All these developments from around the world were combined in June 1978 by three French friends, Jean-Claude Bétemps, André Bohn and Gérard Bosson. , from Mieussy, Haute-Savoie, France. After inspiration from an article on slope soaring in the Parachute Manual magazine by parachutist and publisher Dan Poynter, they calculated that on a suitable slope, a „square“ ram-air parachute could be inflated by running down the slope. After being ‘sure’ their calculations were correct Bétemps launched himself from Pointe du Pertuiset, in Mieussy (France), and flew for over 100m. His friend Bohn followed him and glided down to the football pitch in the valley 1000 metres below. With these experimenting flights, gliding over a slope, the friends invented „Parapente“ (pente being French for „slope“). A new sport was born.
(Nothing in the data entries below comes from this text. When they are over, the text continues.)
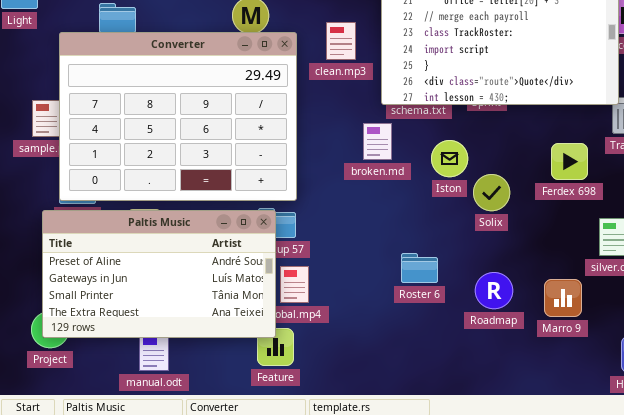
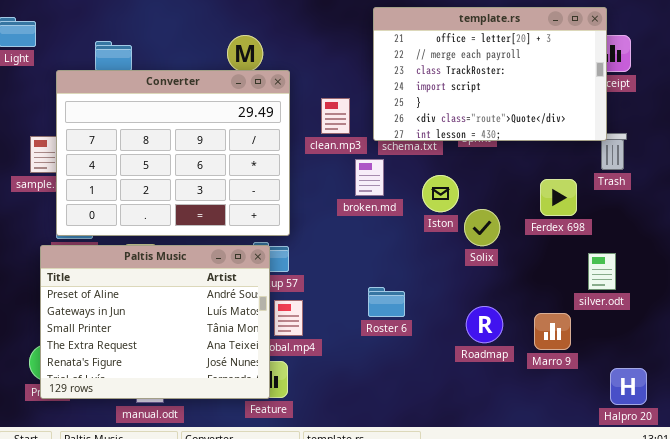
clean.mp3: [326,22,356,60] -> [321,98,350,134], moved
Paltis Music: [42,210,276,338] -> [40,245,270,399], resized
Roster 6: [401,253,438,283] -> [368,287,405,317], moved

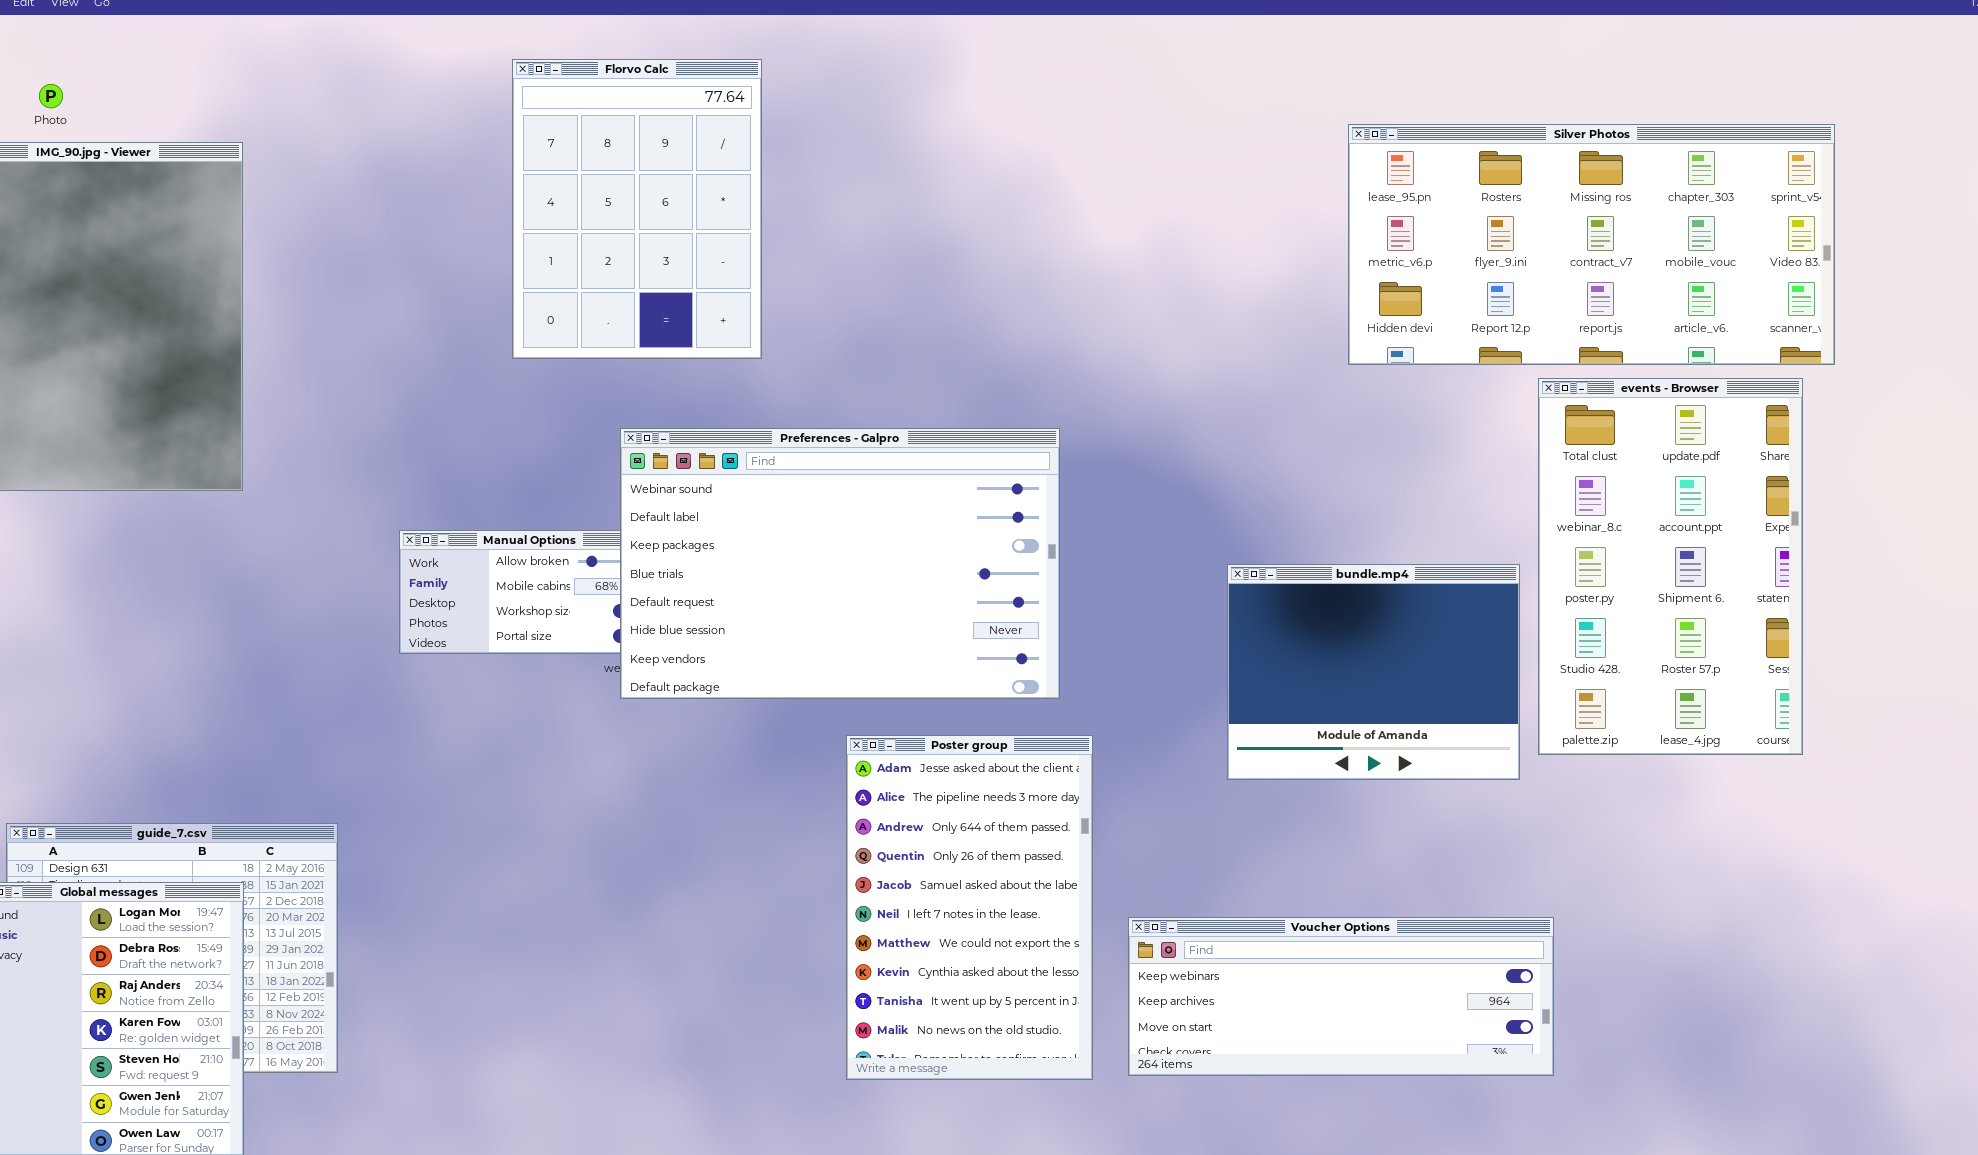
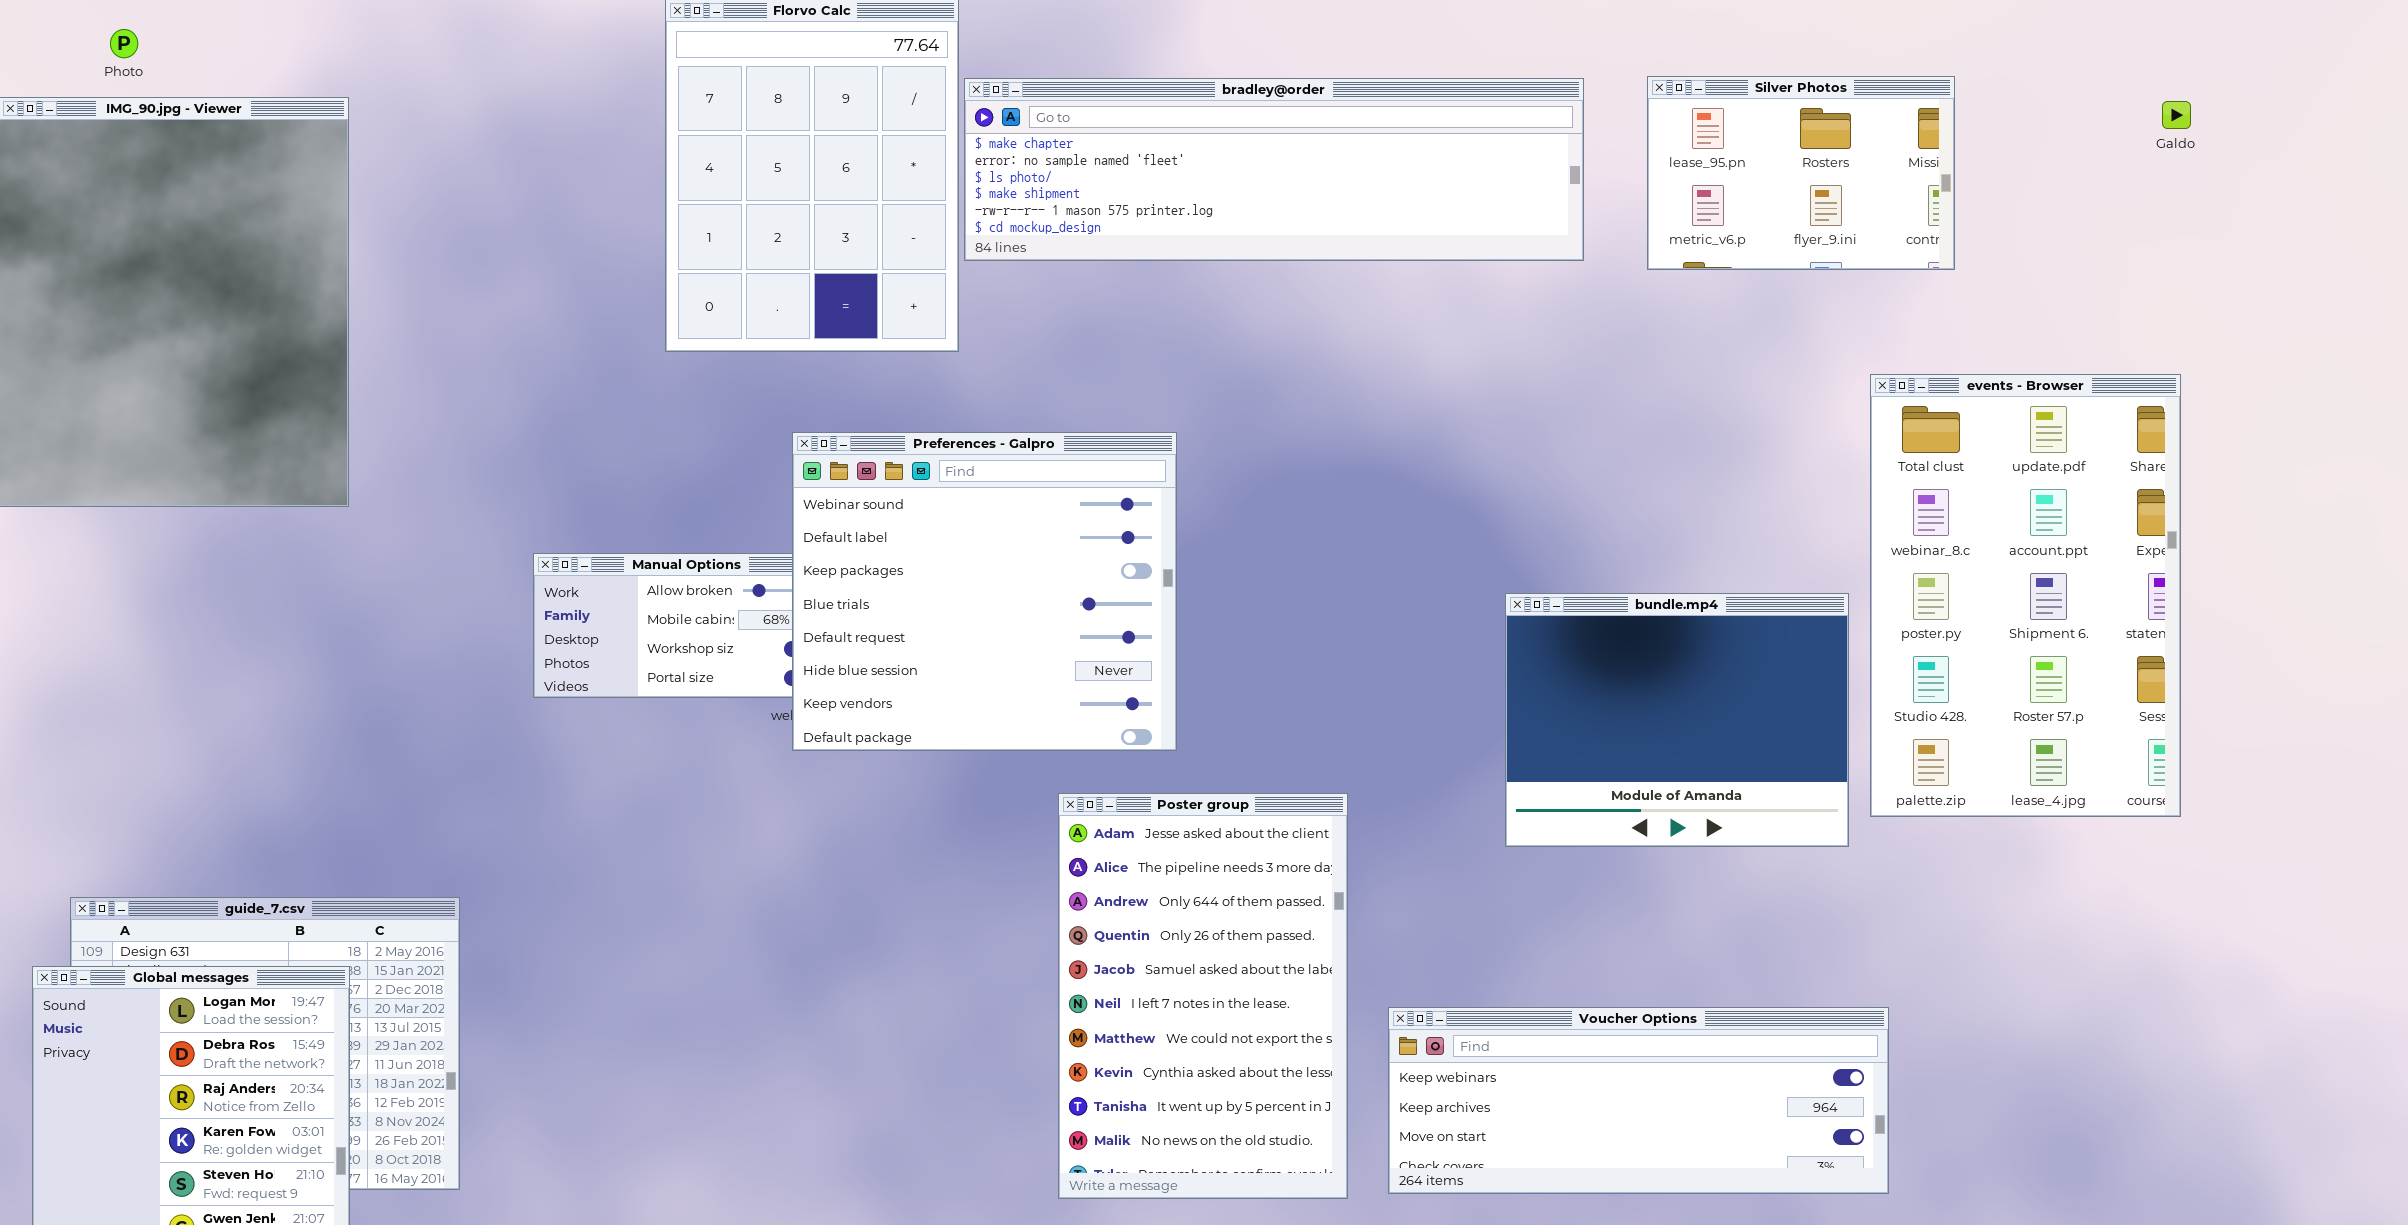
Silver Photos: [1348,124,1835,365] -> [1647,76,1955,270], resized
bradley@order: none -> [964,78,1584,261], opened
Preferences - Galpro: [620,428,1060,699] -> [792,432,1177,751], resized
THE EMERGENCE OF PARAGLIDING AS A SPORT

These experimental flights in Mieussy, France are considered the beginning of modern paragliding as we know it. They are the starting point of paragliding as a sport and hobby activity.

Ever since then paragliding equipment has evolved a lot, with more complicated suspension and steering systems and ever lighter and more technical materials used. Nonetheless all contemporary paragliding wings are based on Jalbert’s original design and can be traced back to three friends in France gliding over a slope!

It is thanks to them we can enjoy this amazing activity and fly through the stunning Interlaken skies like a boss!!